The analysis for today examines the price action of Merck & Co. The company is one of the largest pharmaceutical giants in the world, but its share price has remained somewhat undervalued in the recovery that followed the initial coronavirus fallout in Q1.
Special attention was given to the pharmaceuticals sector in the aftermath of the initial stock market crash, given the crucial role it is going to play in the struggle against the virus. From the ongoing vaccine research to the development of a treatment drug for COVID-19, pharmaceutical companies have been placed in the limelight in the fight against the coronavirus crisis.
Even still, Merck's share price did not gain considerable bullish momentum during these tumultuous times. Part of the explanation as to why this is the case stems from the fact that Merck & Co. does not participate actively in the R&D process of a SARS-Cov-2 vaccine, nor does it strive to develop a drug for treating COVID-19.
The company's stock has depreciated by 0.17 per cent in the last six months. Accordingly, the share price of Merck has advanced by 5.53 per cent in the previous three months and just 1.30 per cent over the last month. What these numbers imply is that the company's stock has barely managed to recover from the initial coronavirus hit, and has started gaining positive momentum only in the last several months.
This creates some interesting opportunities for position traders who can go long on Merck shares ahead of the next earnings report, which is due for release in early November. At present, the stock seems quite undervalued and poised to go up. Meanwhile, shorter-term traders should pay attention to the recent behaviour of the price action, as it nears several crucial test levels.
As can be seen on the daily chart below, Merck's stock price is currently converging towards several crucially important price levels and possible turning points. First of all, the price action appears to be consolidating just above the 30-day MA (in green), which serves the role of floating support. Hence, if the price does not break down below it in the next several trading days, the likelihood of a rebound would be increased significantly.
Secondly, the recent retracement was initiated after the price action neared the upper boundary of the regression channel, which took place several days ago. The price action is currently trading around the channel's middle line, which also acts as a floating support. This is the second potential turning point for the underlying price action, as the channel's central line is positioned close to the current market price.
Thirdly, both of these floating supports currently converge with the major support level at 83.00. The prominence of the latter has already been proven on several previous occasions.
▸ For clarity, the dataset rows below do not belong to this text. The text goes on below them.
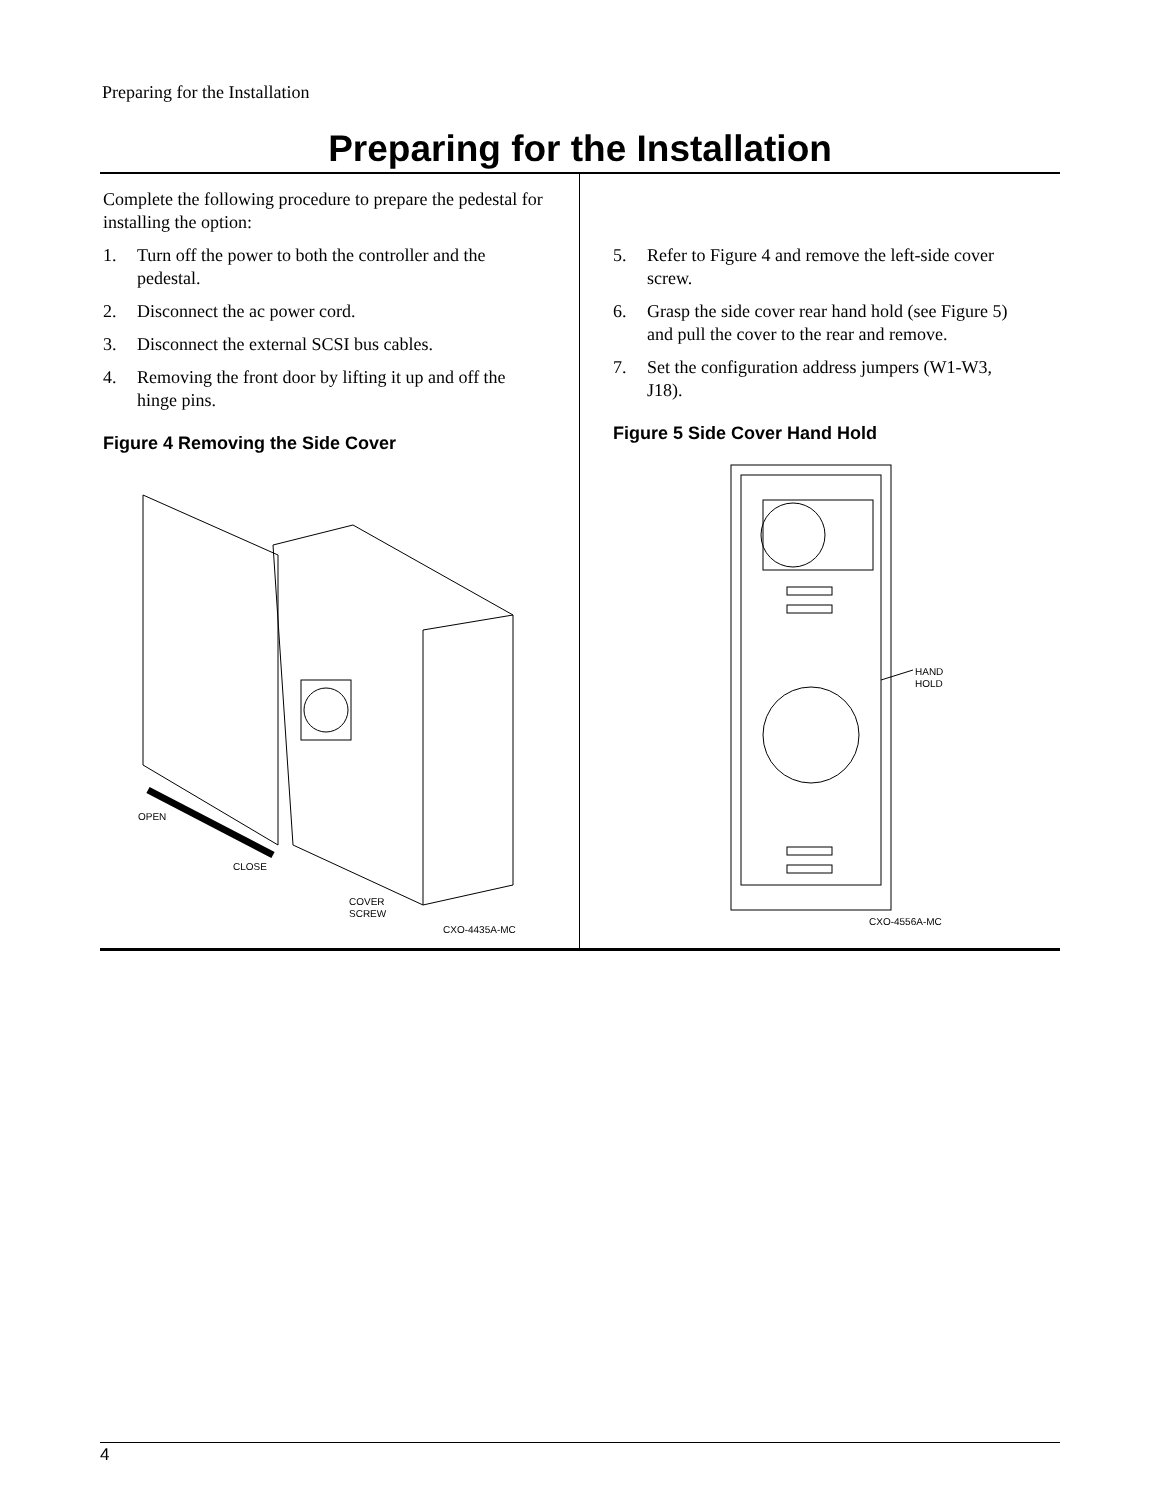Preparing for the Installation
Preparing for the Installation
Complete the following procedure to prepare the pedestal for installing the option:
1. Turn off the power to both the controller and the pedestal.
2. Disconnect the ac power cord.
3. Disconnect the external SCSI bus cables.
4. Removing the front door by lifting it up and off the hinge pins.
Figure 4 Removing the Side Cover
OPEN
CLOSE
COVER
SCREW
CXO-4435A-MC
5. Refer to Figure 4 and remove the left-side cover screw.
6. Grasp the side cover rear hand hold (see Figure 5) and pull the cover to the rear and remove.
7. Set the configuration address jumpers (W1-W3, J18).
Figure 5 Side Cover Hand Hold
HAND
HOLD
CXO-4556A-MC
4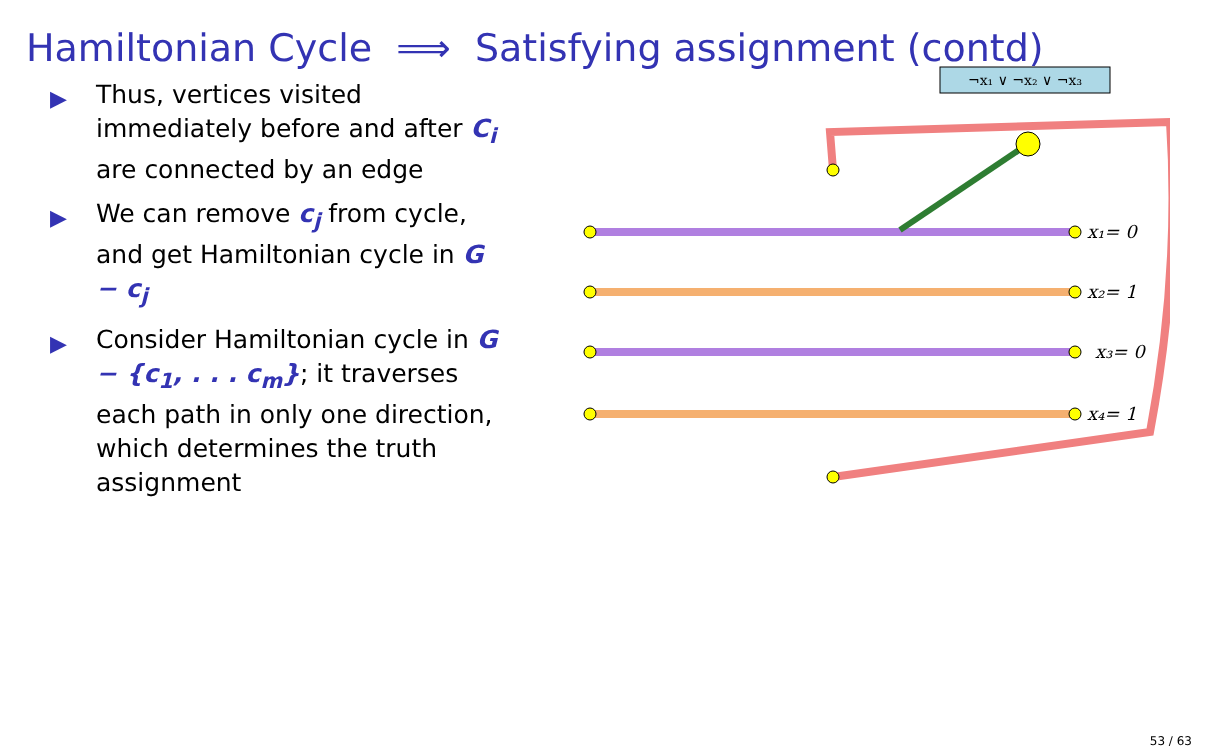Hamiltonian Cycle ⟹ Satisfying assignment (contd)
▶ Thus, vertices visited immediately before and after C<sub>i</sub> are connected by an edge
▶ We can remove c<sub>j</sub> from cycle, and get Hamiltonian cycle in G − c<sub>j</sub>
▶ Consider Hamiltonian cycle in G − {c<sub>1</sub>, . . . c<sub>m</sub>}; it traverses each path in only one direction, which determines the truth assignment
¬x₁ ∨ ¬x₂ ∨ ¬x₃
x₁= 0
x₂= 1
x₃= 0
x₄= 1
53 / 63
Given the fact that the price action is presently concentrated around these three supports, the termination of the current retracement and the establishment of a subsequent rebound towards the major resistance level at 89.00 seems to be the most likely outcome.
Notice also that the channel's lower boundary is currently nearing the 38.2 per cent Fibonacci retracement level at 79.16. Should the underlying sentiment turn noticeably bearish in the following days and the price action breaks down below the major support at 83.00, then the next most likely target would be precisely the 79.16 level. The latter bears psychological significance as well given its closeness to the 80.00 benchmark.
As can be seen on the 4H chart below, the price action is demonstrating mostly bearish behaviour in the short-term. The development of a bearish engulfing close to the upper boundary of the ascending channel and the subsequent appearance of a shooting star, both attest to the prevalence of short-term bearish bias. This is further confirmed by the fact that the price action broke down below the 50-day MA (in blue).
The prevalence of the immediate bearish sentiment in the market is going to be tested if the price falls to the blue area. The latter is positioned between the major support level at 83.00 and the minor support at 81.50. This is the area to which the price action could fall before a reversal occurs.
It is also worthwhile mentioning that the MACD indicator is currently signifying rising bearish momentum, which means that the bulls should be especially cautious not to enter the market long prematurely. Instead, they should be patient and wait for this bearish momentum to be exhausted before they bet on a bullish reversal.
The hourly chart below illustrates one possibility in which this bearish momentum is likely to be exhausted. As can be seen, the price action is currently establishing a Falling Wedge pattern, which represents a temporary break in the development of a broader bullish trend. The price is likely to test the upper border of the wedge AT LEAST one more time before such a breakout occurs. Given the wedge's proximity to the major support level at 83.00, one such breakout is likely to take place close to set support.
Contrarian traders could exploit the current short-term opportunity by selling the stock as the retracement continues to unfold. However, this strategy entails a huge degree of risk due to the aforementioned convergence of prominent supports on the daily chart above.
Meanwhile, position traders could take advantage of the stock's inherent value and bet on its probable future appreciation as the next earnings call date (early November) comes closer. As was mentioned above, they would do well to wait for the termination of the bearish sentiment before they go long. Two entry areas can be utilised by such traders, depending on their degree of risk aversion.
Merck's share price looks poised to go higher in the near future; however, at present, the stock seems mostly driven by bearish pressures. Hence, bulls should remain cautious and patient and continue observing the behaviour of the share price as it comes closer to the aforementioned cluster of prominent supports.